---------- Data to process

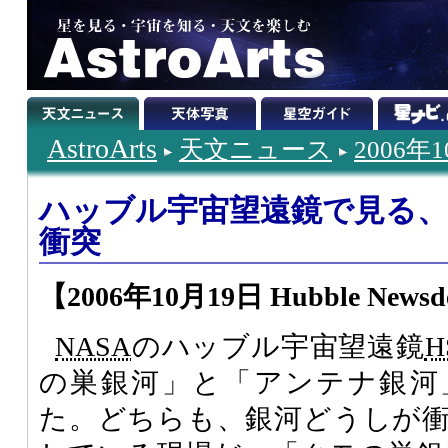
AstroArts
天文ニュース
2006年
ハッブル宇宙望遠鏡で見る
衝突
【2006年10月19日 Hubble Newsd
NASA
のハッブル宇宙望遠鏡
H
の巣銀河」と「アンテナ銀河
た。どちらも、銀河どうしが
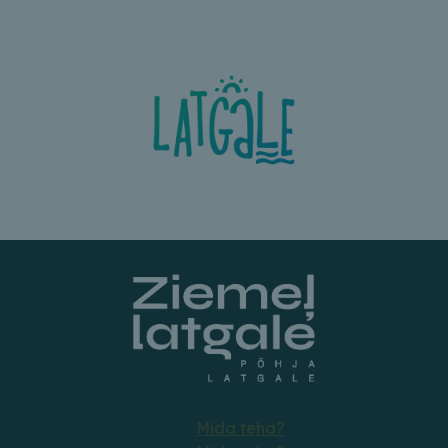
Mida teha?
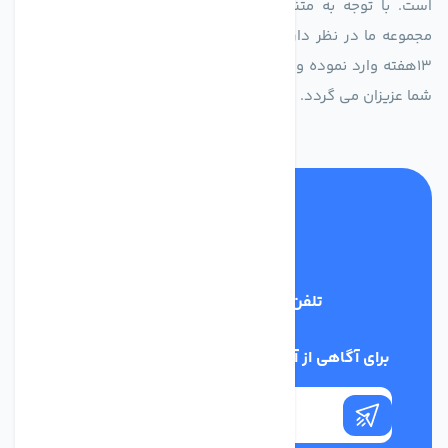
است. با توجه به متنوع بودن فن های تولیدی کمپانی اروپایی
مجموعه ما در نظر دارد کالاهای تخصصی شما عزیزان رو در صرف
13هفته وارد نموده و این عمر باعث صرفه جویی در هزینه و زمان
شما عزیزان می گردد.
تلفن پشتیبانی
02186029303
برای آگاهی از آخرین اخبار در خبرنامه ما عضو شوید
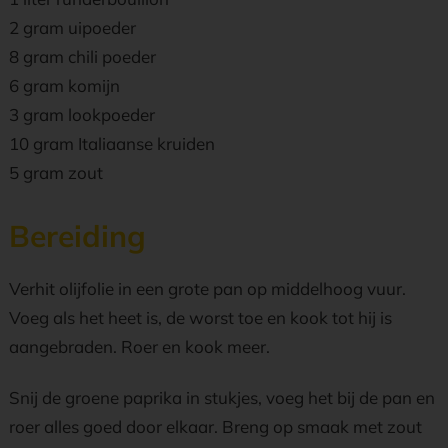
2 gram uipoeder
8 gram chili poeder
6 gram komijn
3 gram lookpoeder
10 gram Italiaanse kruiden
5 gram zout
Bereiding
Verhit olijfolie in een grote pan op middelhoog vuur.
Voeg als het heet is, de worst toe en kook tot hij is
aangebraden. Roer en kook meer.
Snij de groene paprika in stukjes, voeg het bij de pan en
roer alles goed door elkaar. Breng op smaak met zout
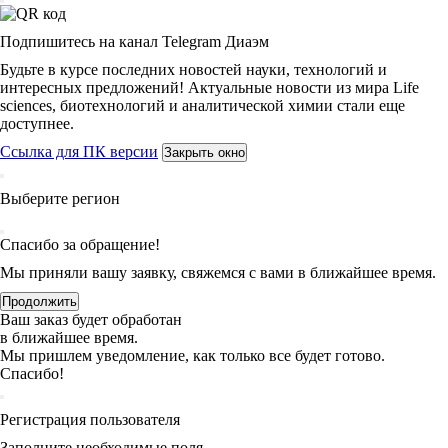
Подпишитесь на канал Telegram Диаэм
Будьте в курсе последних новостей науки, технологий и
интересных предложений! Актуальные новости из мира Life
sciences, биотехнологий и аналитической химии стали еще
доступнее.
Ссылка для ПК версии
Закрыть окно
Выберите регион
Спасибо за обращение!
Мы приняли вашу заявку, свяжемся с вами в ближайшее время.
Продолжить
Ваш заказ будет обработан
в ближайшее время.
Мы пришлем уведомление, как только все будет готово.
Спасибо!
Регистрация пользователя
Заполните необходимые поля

--------------------
---------- Data to process

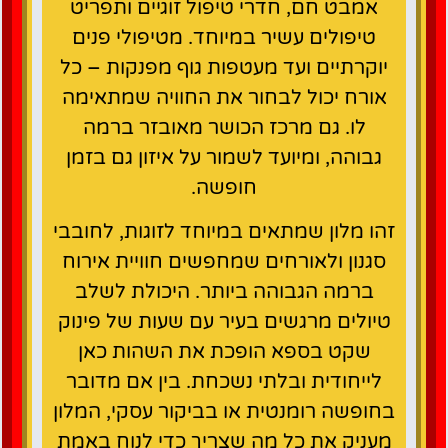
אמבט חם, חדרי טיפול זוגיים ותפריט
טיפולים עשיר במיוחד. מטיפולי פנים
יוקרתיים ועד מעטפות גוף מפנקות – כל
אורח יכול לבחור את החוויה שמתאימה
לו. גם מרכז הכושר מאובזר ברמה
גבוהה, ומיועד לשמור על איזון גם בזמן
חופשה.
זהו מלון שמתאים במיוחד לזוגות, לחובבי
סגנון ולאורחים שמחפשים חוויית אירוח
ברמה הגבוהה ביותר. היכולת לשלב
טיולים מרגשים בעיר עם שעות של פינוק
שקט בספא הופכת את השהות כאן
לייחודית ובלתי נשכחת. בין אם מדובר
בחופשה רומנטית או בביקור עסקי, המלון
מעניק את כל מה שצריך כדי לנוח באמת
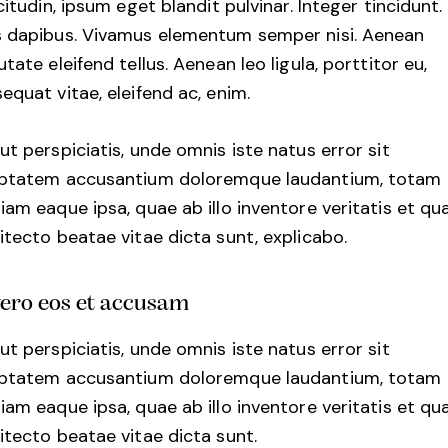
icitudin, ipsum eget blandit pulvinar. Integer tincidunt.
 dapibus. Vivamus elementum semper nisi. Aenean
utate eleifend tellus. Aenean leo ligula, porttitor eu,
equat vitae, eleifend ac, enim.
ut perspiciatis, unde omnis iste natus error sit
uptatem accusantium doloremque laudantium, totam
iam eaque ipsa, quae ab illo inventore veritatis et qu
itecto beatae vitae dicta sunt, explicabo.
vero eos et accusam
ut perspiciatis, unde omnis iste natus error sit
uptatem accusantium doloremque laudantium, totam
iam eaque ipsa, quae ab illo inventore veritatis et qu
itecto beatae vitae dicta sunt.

--------------------

Problem details.
Reproduce, exactly as they stand in the data above, the lines from the one that holds "itecto beatae vitae dicta sunt, explicabo." to the one that holds "itecto beatae vitae dicta sunt.", inclusive.

Answer to the exercise.
itecto beatae vitae dicta sunt, explicabo.
vero eos et accusam
ut perspiciatis, unde omnis iste natus error sit
uptatem accusantium doloremque laudantium, totam
iam eaque ipsa, quae ab illo inventore veritatis et qu
itecto beatae vitae dicta sunt.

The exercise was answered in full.